**DOCUMENT SEGMENT:**
Donellan did not explain the issue of the bottle-washing, which Judge Buller was later to pronounce was ‘above all' the greatest circumstance which ‘left [his] guilt without the smallest doubt'.

The variance of his evidence with Anna Maria's is only hinted at in the final paragraph. Was he thinking of his mother-in-law when he talked of ‘unjustifiable steps'?

Perhaps a hint was too subtle for the jury.

All Donellan's hopes now rested on a final witness.

Listening all day in court, having travelled from London the day before, the surgeon and anatomist John Hunter was dressed in his usual crumpled suit of clothes. Fifty-three years old, he was famous for his short temper and unkempt appearance; but there was no doubting the luminosity of his reputation.

The list of John Hunter's accomplishments was truly impressive. Having begun studying anatomy in the 1740s and established his own school of anatomy in 1764, he was elected Fellow of the Royal College of Surgeons in 1767 and had served as an army surgeon in France and Portugal. A specialist in venereal disease for at least
fifteen years, he had been resident surgeon at St George's Hospital in London for thirteen years and Surgeon General to George III for five. He counted the painter Joshua Reynolds and the naturalist Joseph Banks among his friends.

Hunter's anatomical expertise was second to none: during his 33-year career he had conducted thousands of dissections, and had a vast museum of specimens which were to be bequeathed to the nation after his death. The museum was condemned in a print of 1782 called ‘The Resurrection' which shows nine dissected corpses trying to find their respective heads, legs and stomachs – and was also a sideswipe at Hunter as a ‘resurrectionist', a man who was not above body-snatching.

Hunter's London home was the original inspiration for the story of Jekyll and Hyde, its frontage as Number 28 Leicester Square being highly respectable, the scene of literary and musical gatherings organised by his wife (although the giraffe in the hallway would have been a mite distracting). The rear – 13 Castle Street – was quite a contrast; it was the entrance to the mortuary and dissecting rooms, guarded by a drawbridge. Corpses from hospitals, street brawls, prisons and executions trundled through there daily, the grisly cartloads a source of terror to local children.

Hunter's Earls Court country house was no less extraordinary. A strange collection of animals grazed the lawns; a crocodile's jawbone hung over the door; and he kept wild cats, including a lion and two leopards, in cages in the grounds. A cart drawn by three Asian buffaloes regularly transported Hunter to London. Hunter was a passionate observer of life in all its forms, with an affection for ‘monsters' – a two-headed calf and a bottled set of premature human quintuplets among them.

**GOAL OF THE EXERCISE:** Rewrite the passage about John Hunter from "Listening all day" to "among his friends.", changing "crumpled" to "rumpled".

**RAW DATA:**
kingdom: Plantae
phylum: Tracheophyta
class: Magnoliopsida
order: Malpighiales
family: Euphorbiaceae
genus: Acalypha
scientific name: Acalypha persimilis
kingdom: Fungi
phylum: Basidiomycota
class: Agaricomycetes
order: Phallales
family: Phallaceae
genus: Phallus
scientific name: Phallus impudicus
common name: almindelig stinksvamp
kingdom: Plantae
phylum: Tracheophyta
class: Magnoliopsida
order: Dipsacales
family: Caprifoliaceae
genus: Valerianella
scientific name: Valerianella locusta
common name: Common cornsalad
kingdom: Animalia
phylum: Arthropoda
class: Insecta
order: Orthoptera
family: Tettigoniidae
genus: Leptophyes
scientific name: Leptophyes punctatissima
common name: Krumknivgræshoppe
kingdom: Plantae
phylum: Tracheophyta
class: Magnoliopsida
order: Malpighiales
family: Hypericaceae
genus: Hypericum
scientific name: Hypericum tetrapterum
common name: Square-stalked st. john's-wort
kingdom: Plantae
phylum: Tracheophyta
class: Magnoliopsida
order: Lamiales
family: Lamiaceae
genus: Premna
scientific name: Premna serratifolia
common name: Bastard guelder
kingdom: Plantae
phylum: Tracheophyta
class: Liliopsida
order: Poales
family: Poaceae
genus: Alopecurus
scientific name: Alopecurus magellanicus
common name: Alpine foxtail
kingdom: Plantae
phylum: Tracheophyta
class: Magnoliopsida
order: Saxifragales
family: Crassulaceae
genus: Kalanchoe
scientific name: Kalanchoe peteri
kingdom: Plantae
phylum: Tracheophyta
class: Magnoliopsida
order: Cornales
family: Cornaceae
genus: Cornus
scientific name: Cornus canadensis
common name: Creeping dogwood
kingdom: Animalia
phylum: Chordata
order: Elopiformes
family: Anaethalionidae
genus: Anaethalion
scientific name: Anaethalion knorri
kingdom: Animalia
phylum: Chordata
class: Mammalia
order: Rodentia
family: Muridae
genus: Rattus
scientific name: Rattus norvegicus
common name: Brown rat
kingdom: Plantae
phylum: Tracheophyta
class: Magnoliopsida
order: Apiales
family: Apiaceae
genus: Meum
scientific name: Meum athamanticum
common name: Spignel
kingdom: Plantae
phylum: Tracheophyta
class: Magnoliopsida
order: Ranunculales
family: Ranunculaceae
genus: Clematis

**THE COMPLETED TASK:**
Listening all day in court, having travelled from London the day before, the surgeon and anatomist John Hunter was dressed in his usual rumpled suit of clothes. Fifty-three years old, he was famous for his short temper and unkempt appearance; but there was no doubting the luminosity of his reputation.

The list of John Hunter's accomplishments was truly impressive. Having begun studying anatomy in the 1740s and established his own school of anatomy in 1764, he was elected Fellow of the Royal College of Surgeons in 1767 and had served as an army surgeon in France and Portugal. A specialist in venereal disease for at least
fifteen years, he had been resident surgeon at St George's Hospital in London for thirteen years and Surgeon General to George III for five. He counted the painter Joshua Reynolds and the naturalist Joseph Banks among his friends.